Looking inside the numbers, one might be able to foresee the margin widening as we head into the election season.

Obama held a 48-44 lead over John McCain in the latest Rasmussen Reports daily tracking poll and a 46-44 lead in the latest Gallup tracking poll.

Two tidbits of interest from the Gallup folks today. One, 23 percent of Americans say that McCain’s age – he would be 72 at his inauguration next year – would make him a less effective president, while only 8 percent say that Obama’s race would make him less effective. It seems that the race factor that could have been a silent killer for the Obama effort hasn’t taken shape yet, anyway, while the age issue that I don’t know I thought would be any kind of a worry for McCain just might in fact be.

Two, McCain had been outpolling Obama among voters with a high-school education or less in March by a 47-40 margin, but Gallup is reporting today that the candidates are tied in this demographic subgroup at 43 percent each.

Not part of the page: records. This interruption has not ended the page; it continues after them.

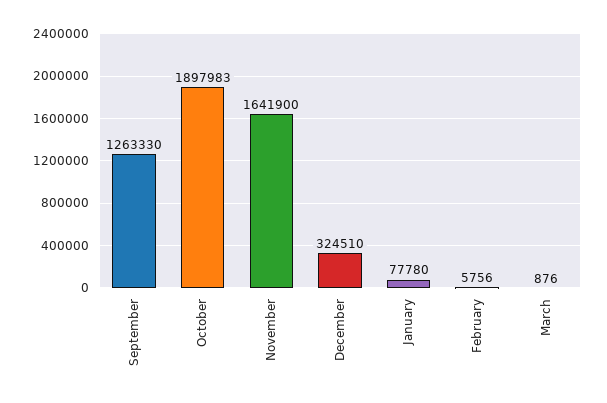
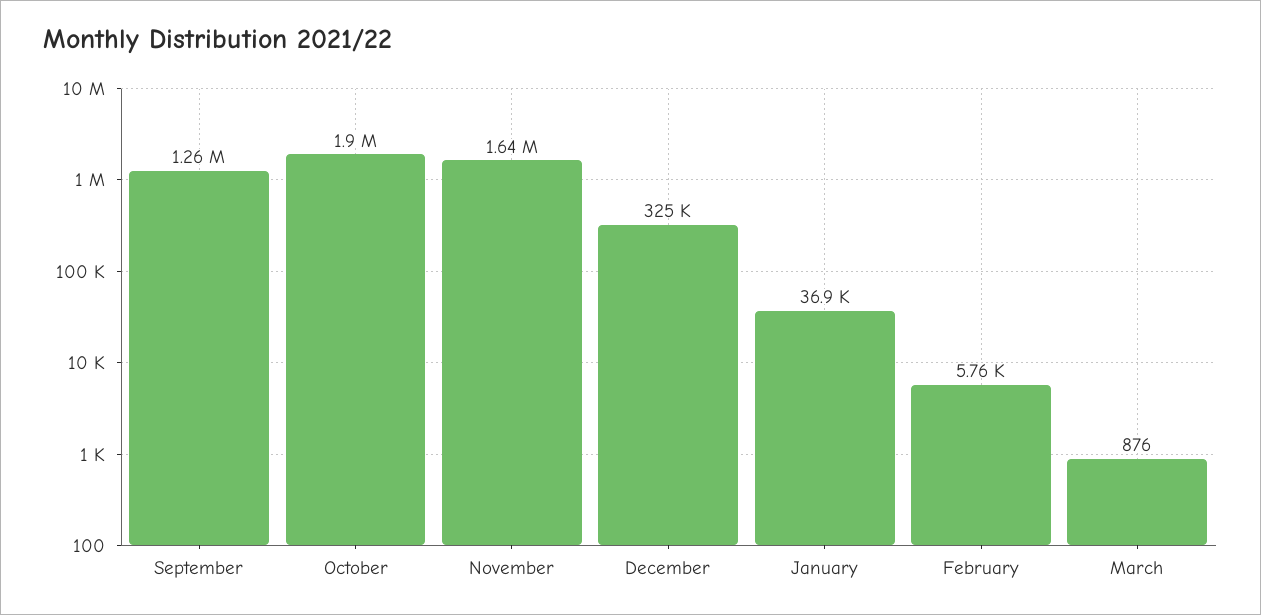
  {
    "September": 1263330,
    "October": 1897983,
    "November": 1641900,
    "December": 324510,
-   "January": 77780,
+   "January": 36900,
    "February": 5756,
    "March": 876
  }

This is interesting in light of the characterizations in the media during the Obama-Hillary Clinton Democratic-nomination contest that had Obama the darling of the elites and Clinton the favorite of working-class voters.

One nugget from the Rasmussen data. The division among Obama and McCain voters can be seen most clearly in voters’ views on what to do in Iraq. Seventy-eight percent of Democrats think their party’s top priority in Iraq should be getting the troops home, while 76 percent of Republican voters think their party’s top priority should be finishing the job in Iraq.

It helps Obama’s cause that according to Rasmussen 41 percent of Americans consider themselves to be Democrats, while 31.5 percent consider themselves to be Republicans.